Is Covid really to blame for a drop in fleet car sales?

Insights

If you are a fleet or transport manager tasked with purchasing new stock at some point over the last 12 months, the chances are that the Covid pandemic made it a difficult task.

With most showrooms closed, the luxury of being able to physically inspect vehicles was largely absent over the last year, a very disconcerting prospect for those managers responsible for buying large fleets and for spending large sums of company cash.

Indeed, the impact of Covid on fleet car sales over the last year speaks for itself. The Society of Motor Manufacturers and Traders (SMMT) has reported a year-on-year drop of over 15,000 vehicles when you compare the sales figures of February 2020 (45,545) and February 2021 (29,948).

The global pandemic has changed the way we all live, work and shop, including fleet and transport managers. And while Covid’s impact on the steep decline in fleet car sales is not in doubt, it raises the question of whether motor traders that specialise in providing large fleets to companies should re-examine their sales tactics and think again about the tools they use to attract fleet managers and sell their vehicles to them.

Direct parallels can be drawn here with other parts of the retail sector, which has seen a raft of famous stores disappear from our high streets. Shoppers turned to online platforms, while many traditional retailers responded by facilitating online shopping, click-and-collect services and home deliveries. Overall, online sales accounted for a third of all retail spending last year – a record.

Those in the overall motor sector that had foreseen this e-commerce shift – which was emerging before the pandemic – are likely to have fared better than those that continued to rely on customers visiting their dealerships. It was noticeable that Aim-listed Vertu Motors recently revealed that it had met its £23m profit target despite three national lockdowns – and in part this was due to strong digital sales.

You’d also be hard pushed not to have noticed television adverts from motor retailers, heralding their completely end-to-end digital car-buying process as a car-buying “revolution”. Indeed, one of the most prolific advertisers, Cazoo, is reported to be planning a £5bn stock market float, having launched little more than a year ago.

It makes you wonder whether fleet car sales figures would have fared better during a year of lockdowns and tier restrictions had more fleet providers offered a fully digitised service. Dealers recognise that customer expectations of an online service have accelerated in the wake of the pandemic, yet according to a survey by Moto Novo many (albeit not fleet specialists) admit that they have not developed their digital strategies to address this change.

The shift to online buying will take time and it will not be wholesale. There will always be a significant number of buyers who will want to visit a showroom, especially fleet managers who might still feel it is their “duty” to kick the tyres and touch the paintwork in person – but implementing a digital capability should be seen as a vital complementary service at the very least to enable fleet managers to carry out the end-to-end task online should they so wish.

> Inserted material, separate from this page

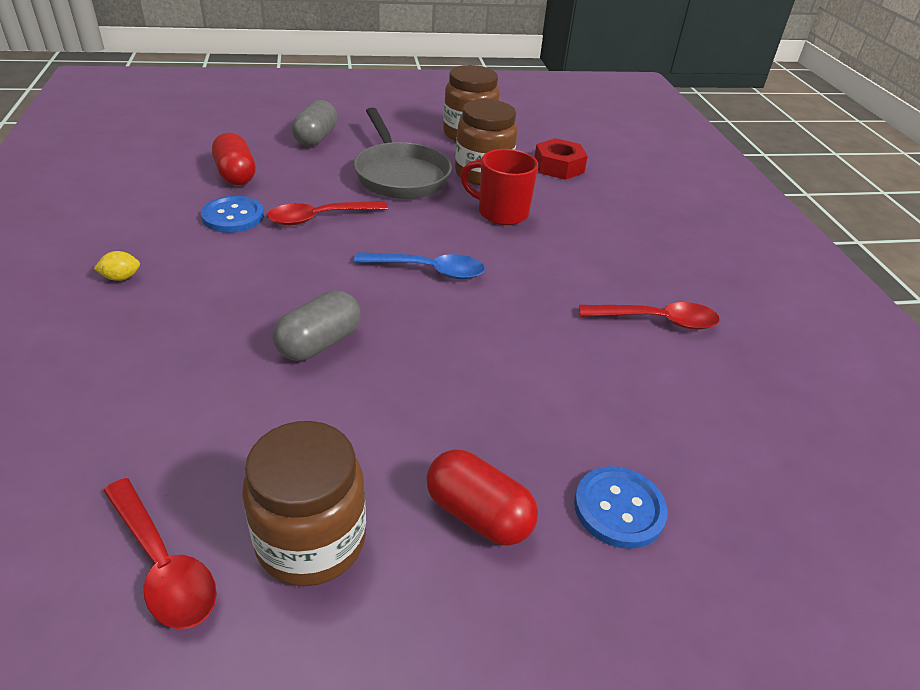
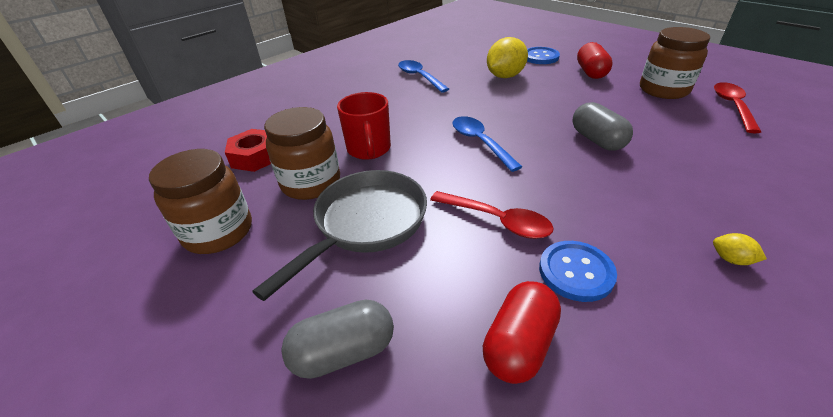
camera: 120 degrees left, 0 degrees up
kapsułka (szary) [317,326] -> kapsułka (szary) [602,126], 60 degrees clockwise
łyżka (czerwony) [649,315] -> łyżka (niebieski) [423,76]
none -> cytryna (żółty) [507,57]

Let us not forget, too, that selecting the new stock is just one, tiny part of the modern fleet manager’s never-ending to-do list. With vehicle maintenance, managing drivers, negotiating with suppliers, ensuring all compliance aspects are adhered to and overseeing the integration of the new stock into existing stock, I am sure many would welcome the opportunity to have an easy, straightforward, one-stop buying and finance option online.

With digital solutions offering a competitive advantage right across the sector, now is the time to act. Our own experience of working with motor retailers to elevate their digital route-to-market has highlighted them mammoth strides forward that can be achieved. Deploying digital services is not the time-consuming, expensive undertaking it once was. Bespoke solutions for the motor sector can be created in as little as four months, resulting in a level of service that will open them up to a whole new audience.

And Chancellor Rishi Sunak has also emphasised the importance of UK businesses embracing digital with the ‘Help to Grow’ scheme announced in the Budget that will offer discounts on software to smaller businesses.

While Covid has undoubtedly had a major impact, it has only accelerated a major digital shift that was already well underway beforehand. Traditional retailers are increasing adopting to the digital phenomenon, as have banks and fast-food outlets, who no longer rely on customers physically popping by.

Now it’s the turn of the motor sector. The ability to carry out all stages of procuring a vehicle online, from researching and carrying out checks, ordering customisable extras, to arranging finance, signing documents, and taking delivery, is now no longer a ‘nice-to-have’. It is an essential ‘must-have’ that should not be ignored, even as dealerships reopen and we begin the move into post-pandemic life.